Selon nos confrères d’Avionics, le ministère américain de l’Intérieur (le Department for Homeland Security, ou DHS) s’est prêté, l’an dernier, à une expérience particulièrement sensible : une tentative de piratage informatique en conditions réelles d’un avion de ligne. Avec succès.

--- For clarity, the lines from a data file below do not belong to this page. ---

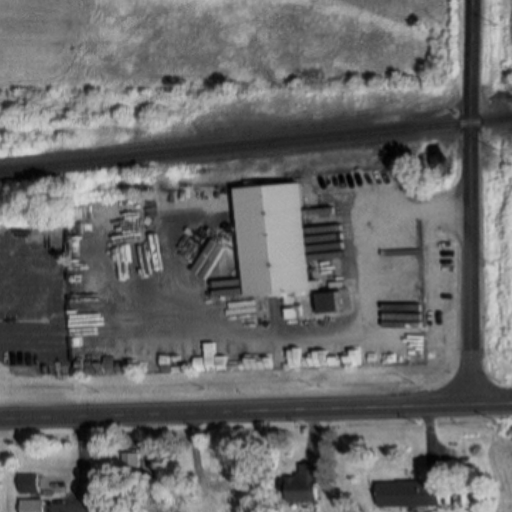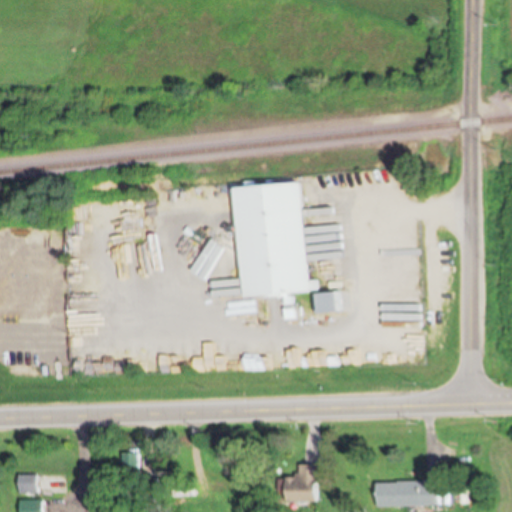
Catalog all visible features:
railway: (255, 145)
road: (471, 202)
road: (411, 211)
building: (279, 240)
crop: (496, 266)
road: (256, 410)
building: (132, 463)
building: (222, 469)
building: (30, 485)
building: (306, 485)
building: (411, 495)
building: (33, 506)
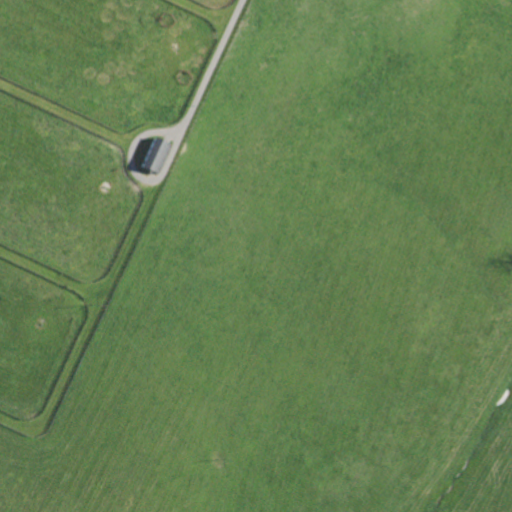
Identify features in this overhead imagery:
building: (155, 154)
building: (155, 154)
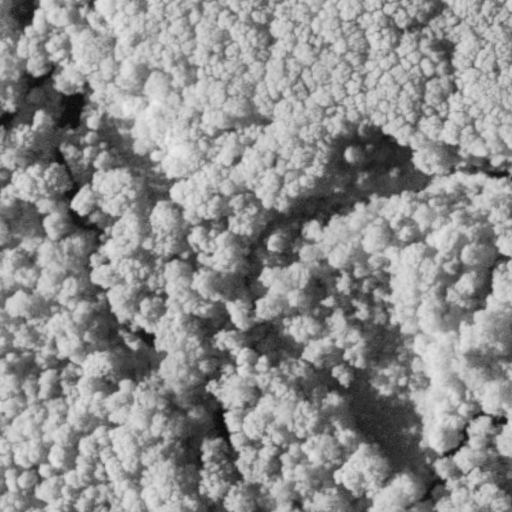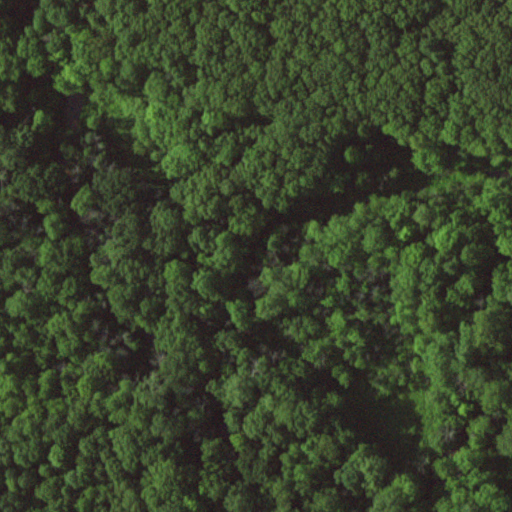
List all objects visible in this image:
river: (317, 506)
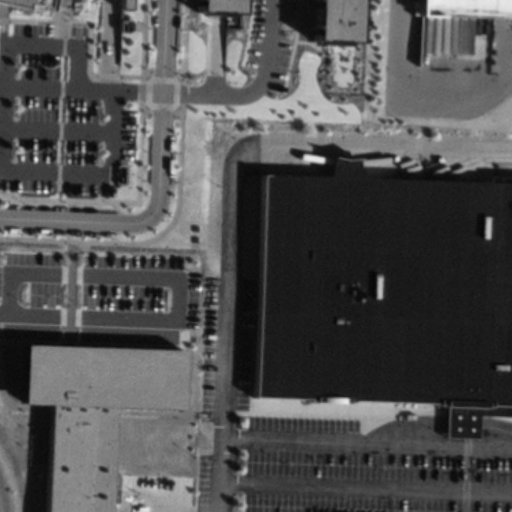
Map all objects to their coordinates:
building: (15, 1)
road: (63, 2)
building: (54, 3)
road: (53, 5)
building: (465, 8)
building: (465, 8)
road: (52, 15)
building: (305, 17)
building: (306, 17)
road: (108, 32)
road: (41, 33)
road: (75, 34)
parking lot: (268, 39)
road: (2, 41)
road: (180, 41)
road: (214, 43)
road: (59, 46)
road: (3, 66)
road: (86, 68)
road: (106, 77)
road: (142, 77)
road: (212, 84)
road: (1, 86)
road: (57, 87)
road: (252, 89)
road: (135, 91)
road: (58, 103)
road: (145, 104)
road: (405, 105)
parking lot: (57, 114)
road: (54, 130)
road: (68, 171)
road: (156, 182)
road: (230, 198)
road: (117, 201)
road: (146, 239)
road: (67, 247)
road: (173, 280)
building: (381, 289)
building: (383, 292)
parking lot: (97, 296)
road: (65, 302)
road: (46, 305)
road: (87, 306)
road: (101, 344)
road: (176, 347)
road: (176, 350)
building: (87, 411)
building: (88, 411)
road: (366, 442)
parking lot: (317, 445)
road: (11, 482)
parking lot: (155, 482)
road: (366, 486)
road: (132, 511)
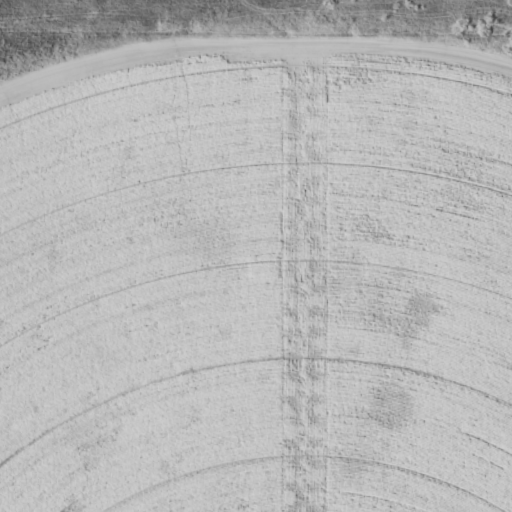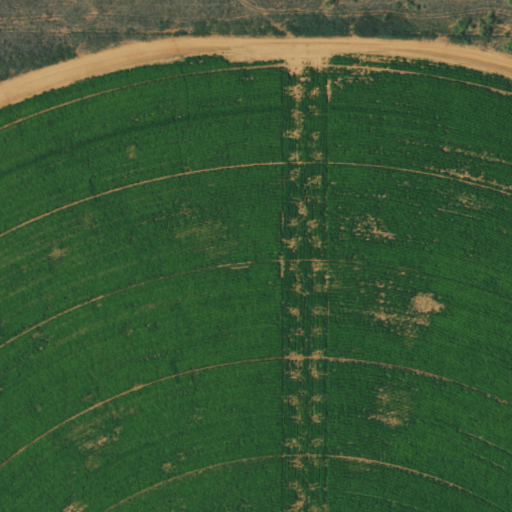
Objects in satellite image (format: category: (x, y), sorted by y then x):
road: (256, 51)
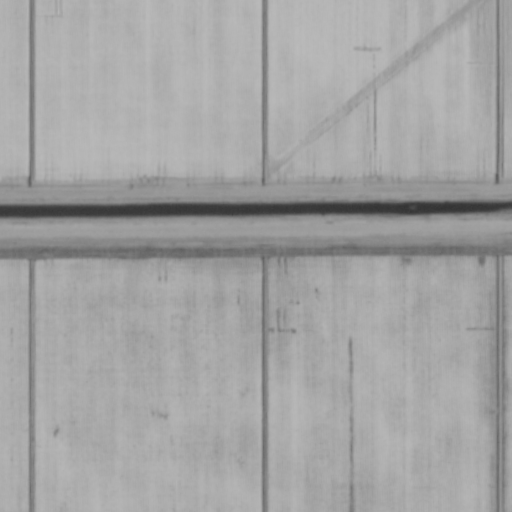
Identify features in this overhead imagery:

Nos confrères rapportent ainsi que les équipes du DHS ont mis la main, mi-septembre 2016, sur un Boeing 757, dont il leur a suffi de deux jours pour réaliser le cyber-détournement. C’est Robert Hickey, chef de programme aviation au sein de la division cybersécurité du directoire Science & Technologie du DHS qui racontait l’exercice la semaine dernière à l’occasion du CyberSat Summit. Et celui-ci de souligner : « je n’ai eu personne pour toucher à l’appareil ; je n’avais pas de complicité interne ». Et malgré cela, ses équipes sont parvenues à « établir une présence sur les systèmes de l’appareil », le tout en passant par les équipements radio, suivant une configuration de ceux-ci commune à la plupart des avions de ligne.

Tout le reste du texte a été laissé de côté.